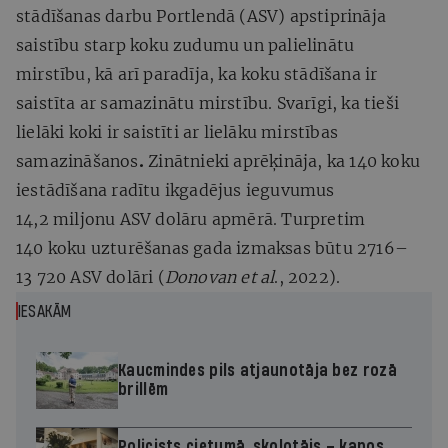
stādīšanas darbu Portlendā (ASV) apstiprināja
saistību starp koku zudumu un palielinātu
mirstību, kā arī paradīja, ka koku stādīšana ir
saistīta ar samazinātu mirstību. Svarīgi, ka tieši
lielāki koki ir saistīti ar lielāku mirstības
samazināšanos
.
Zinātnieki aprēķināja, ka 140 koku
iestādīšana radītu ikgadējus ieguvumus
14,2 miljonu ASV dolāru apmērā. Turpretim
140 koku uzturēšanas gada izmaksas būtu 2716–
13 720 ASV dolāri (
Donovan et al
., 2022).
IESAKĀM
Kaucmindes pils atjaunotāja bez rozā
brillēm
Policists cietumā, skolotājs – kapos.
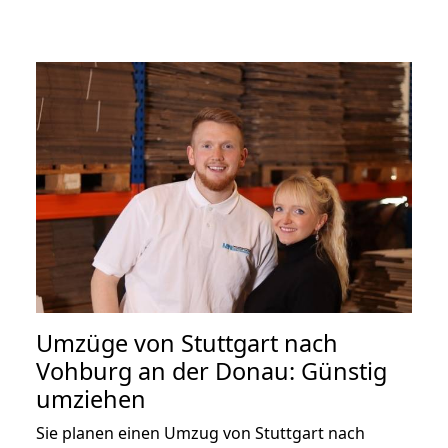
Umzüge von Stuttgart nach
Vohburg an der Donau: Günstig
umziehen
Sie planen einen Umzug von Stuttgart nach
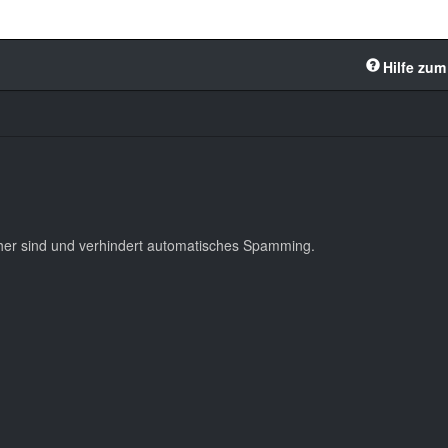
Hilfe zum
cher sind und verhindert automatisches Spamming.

***

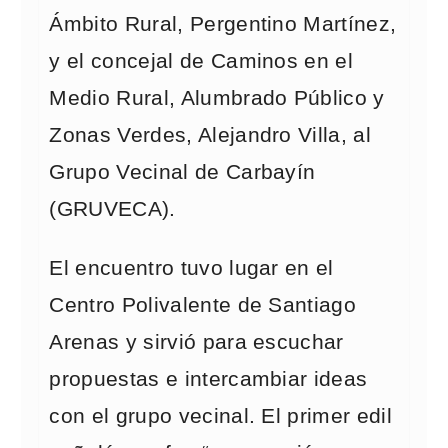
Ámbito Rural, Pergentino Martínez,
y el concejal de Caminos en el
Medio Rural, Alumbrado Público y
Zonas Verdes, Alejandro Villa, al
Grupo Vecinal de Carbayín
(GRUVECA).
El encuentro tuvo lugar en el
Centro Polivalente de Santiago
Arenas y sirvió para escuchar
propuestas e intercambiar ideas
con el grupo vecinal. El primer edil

***

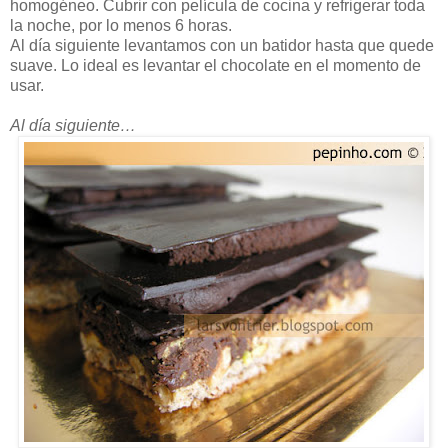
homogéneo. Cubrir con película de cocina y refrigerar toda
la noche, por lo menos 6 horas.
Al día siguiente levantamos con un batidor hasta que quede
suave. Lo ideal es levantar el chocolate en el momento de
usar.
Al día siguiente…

***

▸ Prompt: List every line of the material above that contains the word "Stuttgart".

▸ Answer:
Umzüge von Stuttgart nach
Sie planen einen Umzug von Stuttgart nach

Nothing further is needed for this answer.